Eerst Casper een half uur het Monsterspel en dan krijgt hij ook nog Storms half uur. Ik houd het niet uit om er bij te zitten, hoewel ze me wel op de hoogte willen houden van hun vorderingen. Sarah is met Petra in het Amsterdamse bos en ik kruip weg op de bank, sluit me zo goed mogelijk af van de aanvalskreten.
Dan volgt er geheim overleg over boterhammen. “Eerst met pindakaas, dan met hagelslag”, zegt Casper.
Samenzweerderig probeert Storm te fluisteren, maar dat is nog altijd volumeknop hoog: “Omajan kent mamma’s regels niet, we vragen gewoon meteen boterhammen met hagelslag.”
Ik schiet overeind en bied een compromis aan: “Half pindakaas, half hagelslag”.
Tegen bedtijd belt de Hermesschool en haalt Chaja weg bij Rainman, een ander computerspel, waar zij haar zonen naar een hoger level moet brengen.

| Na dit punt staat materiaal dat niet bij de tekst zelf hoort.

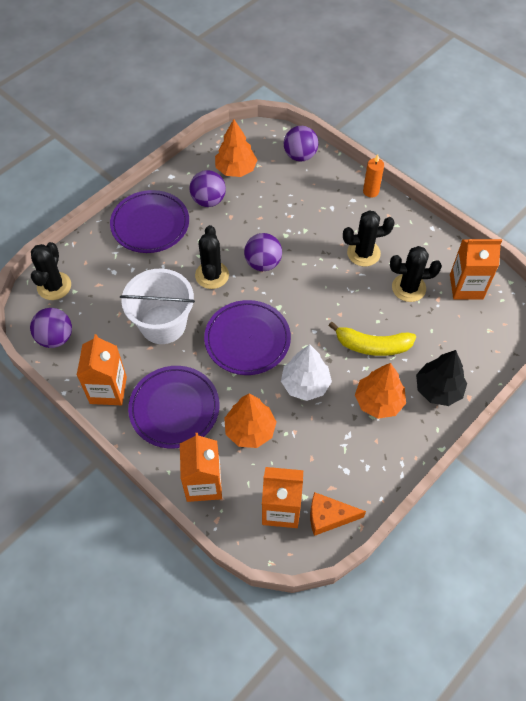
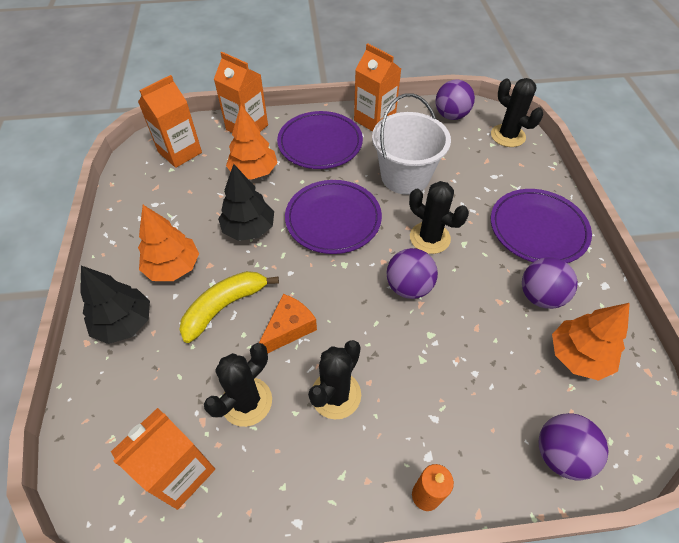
camera: 130 degrees right, 5 degrees down
white tree [281,344,332,401] -> black tree [218,164,274,241]
orange cheese [310,492,366,536] -> orange cheese moved to [259,294,317,353]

Ze loopt naar beneden.
Het is een belangrijk telefoongesprek en ik poog de heren boven te houden. Dat bevalt ze geeenszins en Storm wil telkens gaan vragen hoe lang het nog duurt.
Als ik hem lijflijk tegenhoud, roept hij: “Je bent de rottigste Oma van de hele wereld.”

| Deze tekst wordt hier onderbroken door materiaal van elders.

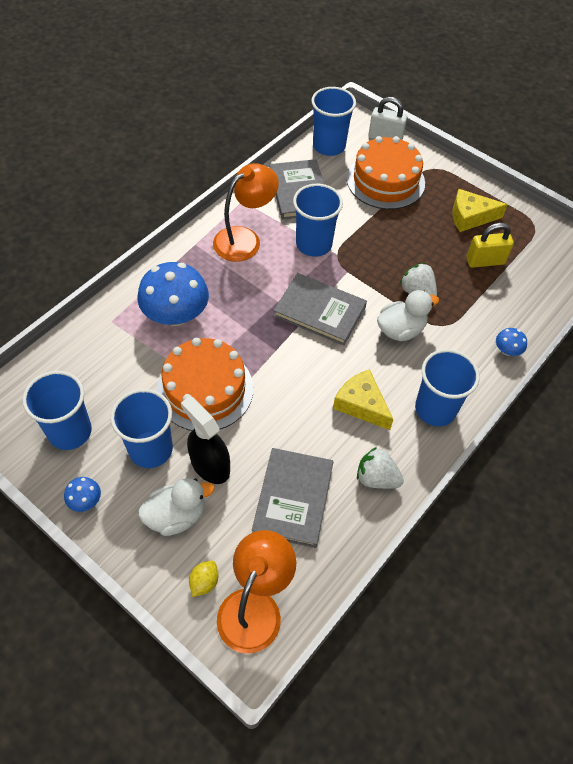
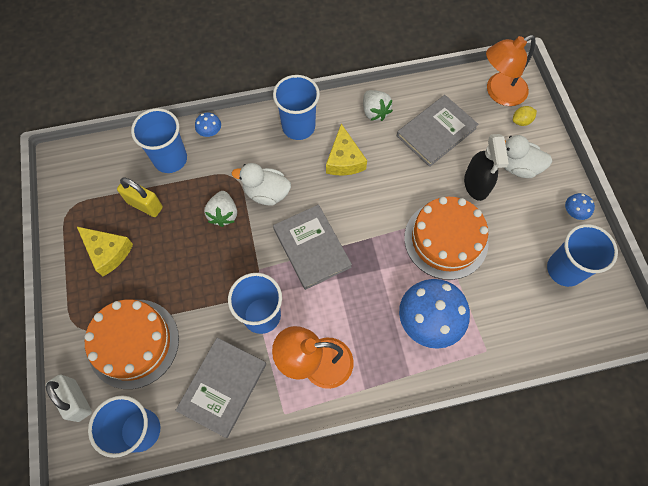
camera: 140 degrees left, 10 degrees up
blue cup [110,389,173,468] -> blue cup moved to [131,108,187,173]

Als ik ook nog verordonneer dat het bedtijd is, zet Storm ( voor de eerste keer vandaag) de sirene aan en wil zich bij Chaja gaan beklagen. Mijn blik verbiedt hem de trap af te gaan en gewikkkeld in het deurgordijn blijft hij boos zitten.

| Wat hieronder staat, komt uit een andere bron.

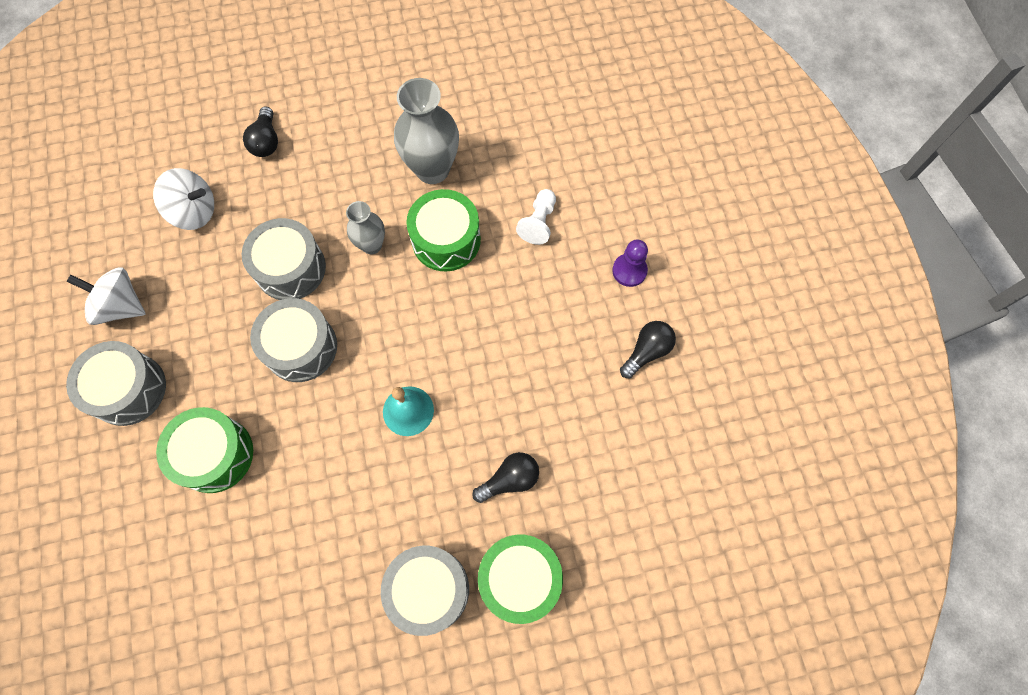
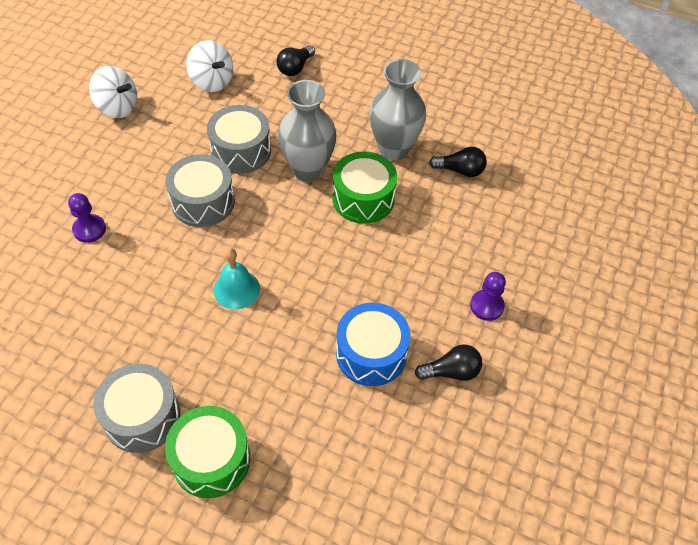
camera: 35 degrees right, 15 degrees down
white spinning top [66,267,146,325] -> white spinning top turned 150 degrees clockwise [89,66,137,118]
grey drum [66,341,166,426] -> none
green drum [156,407,253,493] -> purple pawn [68,193,106,243]
grey vase [346,201,385,254] -> grey vase [278,80,337,182], size x1.75
black light bulb [472,452,539,503] -> black light bulb moved to [429,147,487,177]
white pawn [516,189,556,245] -> none
none -> blue drum [336,303,411,386]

Ik ga op de bank voorlezen en doe dat zo hard, dat hij het ook kan verstaan. Schoorvoetend komt hij dichterbij en als ik naast me op de bank klop, kruipt hij dicht tegen me aan.
Boven aangekomen bekent hij zo moe te zijn dat hij zich niet meer zelf kan uitkleden en knuffelend ontkleed ik hem en stop hem in bed.